*PROBLEMS AND TASKS*
**1)** In the forum post on biber transliteration, which item was newly added to the testing bibliography?
**2)** Reproduce word for word the stretch of the forum post from "Is there a debugging" through "regular short a.".

Yes, in the link referenced above I have helped @plk create the IAST to Devanāgarī module for Lingua::Translit, and it has been already very useful for me also outside of biblatex for perl scripts converting e-texts. I will check if they still work as expected, or if some bug has crept in there since I last used them.
Is there a debugging possibility to have biber write the full transliterated strings to a file for inspection? I have seen only the sortinit fields in the bbl file containing some Devanāgarī, which I'm afraid is not enough to understand what happened.
Well, I have now inserted another item into the testing bibliography, Ānanda, and as I feared it got mixed up with the "A"-entries. The sortinit field is {अ̄} which when copying it into gedit looks like a short a with bar over it, I suspect that the diacritical combination of a and ¯ was treated separately, first the a gets transliterated to the proper devanāgarī short a, and then the diacritical mark is added to that, which makes no sense in Devanāgarī. The sortinithash field is the same as for the regular short a.

*STORED DATA*
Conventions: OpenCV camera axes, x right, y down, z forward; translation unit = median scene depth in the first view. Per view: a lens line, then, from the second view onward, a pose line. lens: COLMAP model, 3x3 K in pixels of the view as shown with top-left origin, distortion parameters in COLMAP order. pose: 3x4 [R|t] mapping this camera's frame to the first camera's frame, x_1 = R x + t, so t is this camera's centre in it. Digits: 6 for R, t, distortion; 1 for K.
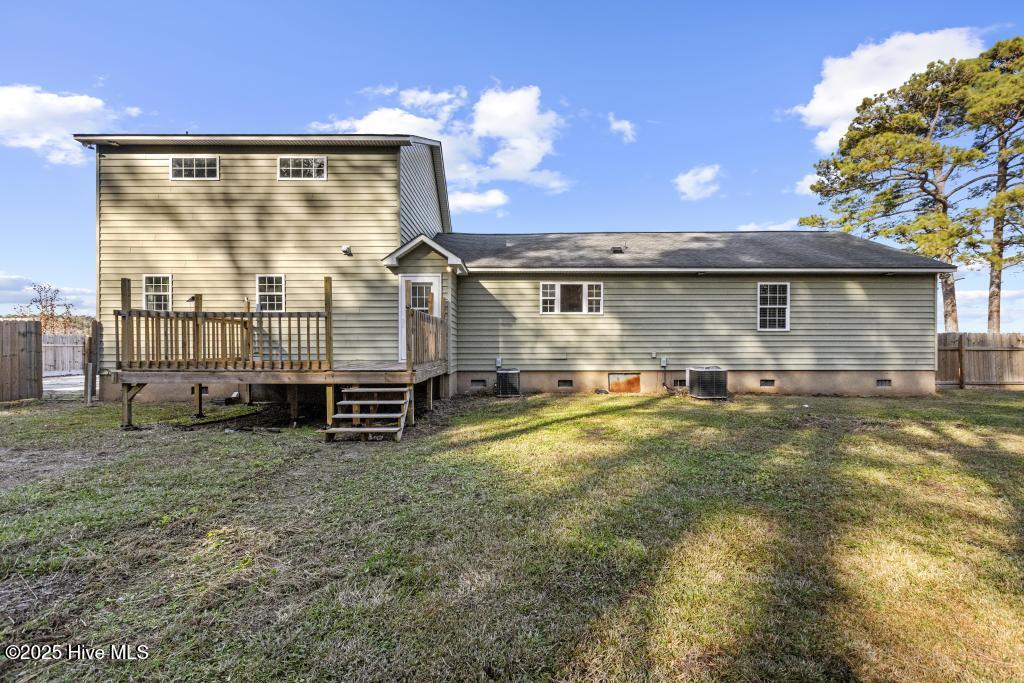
lens RADIAL K [[456.3, 0, 512.9], [0, 456.3, 348.7], [0, 0, 1]] dist [0.001323, 0.000096]
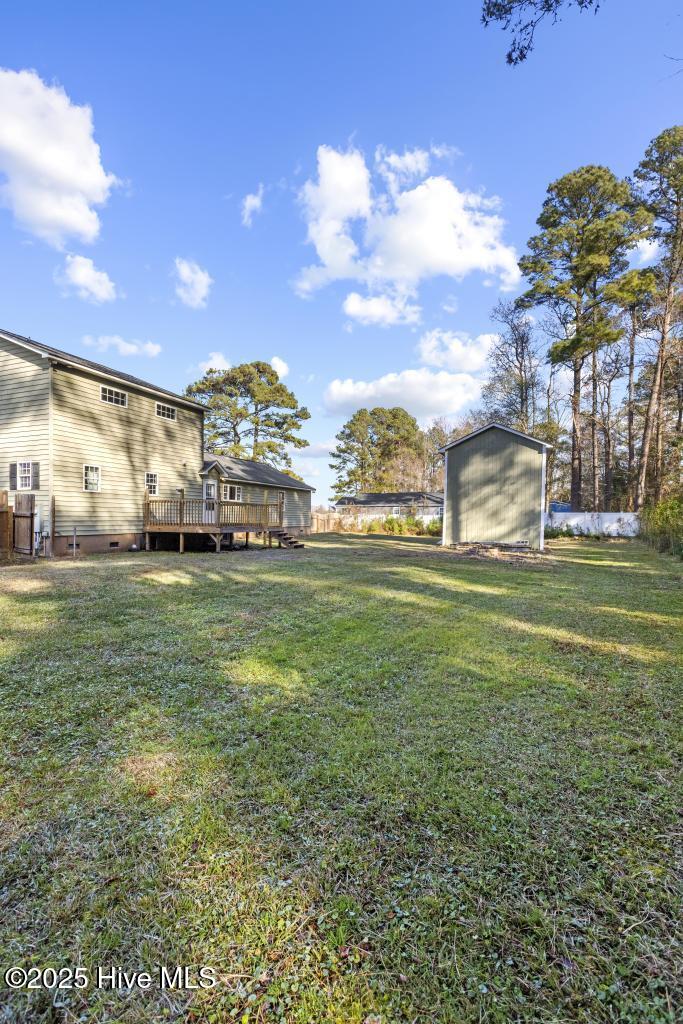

*OUTPUTS IN ORDER*
**1)** Ānanda

**2)**
Is there a debugging possibility to have biber write the full transliterated strings to a file for inspection? I have seen only the sortinit fields in the bbl file containing some Devanāgarī, which I'm afraid is not enough to understand what happened.
Well, I have now inserted another item into the testing bibliography, Ānanda, and as I feared it got mixed up with the "A"-entries. The sortinit field is {अ̄} which when copying it into gedit looks like a short a with bar over it, I suspect that the diacritical combination of a and ¯ was treated separately, first the a gets transliterated to the proper devanāgarī short a, and then the diacritical mark is added to that, which makes no sense in Devanāgarī. The sortinithash field is the same as for the regular short a.